Narratively is always looking for photo stories that bring new perspectives and voices to accompany our catalog of human-centric storytelling. Please note that we publish photo essays as opposed to photo galleries – while great photography is the backbone of each piece, every photo essay must also have a story arc that is driven by both visuals and original reporting. 

Our photo stories usually have between 10 and 20 photos, with reporting presented via captions and accompanying text that informs the readers about the larger story as well as all of the details.

What to Submit: We review completed photo essays or works in progress. Each submission should include a headline that defines the unique focus of the story, along with a series of photographs and explanatory text. We collaborate closely with all contributors to edit the stories and prepare them for publication.

We are always looking for something new and untold. If the story has been done before, we want to see a surprising perspective or a new angle.

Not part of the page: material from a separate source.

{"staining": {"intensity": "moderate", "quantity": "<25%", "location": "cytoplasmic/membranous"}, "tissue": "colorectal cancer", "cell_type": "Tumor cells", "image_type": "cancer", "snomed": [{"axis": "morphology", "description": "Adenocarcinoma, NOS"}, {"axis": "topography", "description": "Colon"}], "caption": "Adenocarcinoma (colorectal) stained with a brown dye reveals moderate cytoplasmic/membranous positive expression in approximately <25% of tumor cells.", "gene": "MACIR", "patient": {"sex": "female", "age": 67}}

Submissions should fall into one of Narratively’s primary channels:

Super Subcultures

Stories about people who build their lives around weird and wonderful obsessions. 

Examples:

http://narrative.ly/getting-hooked-weird-wonderful-world-body-suspension/

http://narrative.ly/welcome-to-moonlight-rollerway-where-nothing-has-changed-since-1956/

http://narrative.ly/the-jamaican-dance-style-keeping-brooklyn-kids-off-the-street/

Renegades

Profiles of fearless game changers who are reconstructing the world in their own unique way. 

Examples: 

http://narrative.ly/these-farc-guerrillas-are-trading-their-guns-for-cameras/ http://narrative.ly/government-killed-families-now-women-helping-survive/

Deep Dives

Ambitious projects that put a human face on an important and newsworthy issue.

Examples: 

http://narrative.ly/20-inmates-show-the-heartbreaking-cost-of-growing-old-behind-bars/

http://narrative.ly/the-camera-thats-flipping-stereotypes-of-fatherhood-upside-down/

Memoir

Photo series that provide an intimate look at a photographer’s life, with a concrete narrative.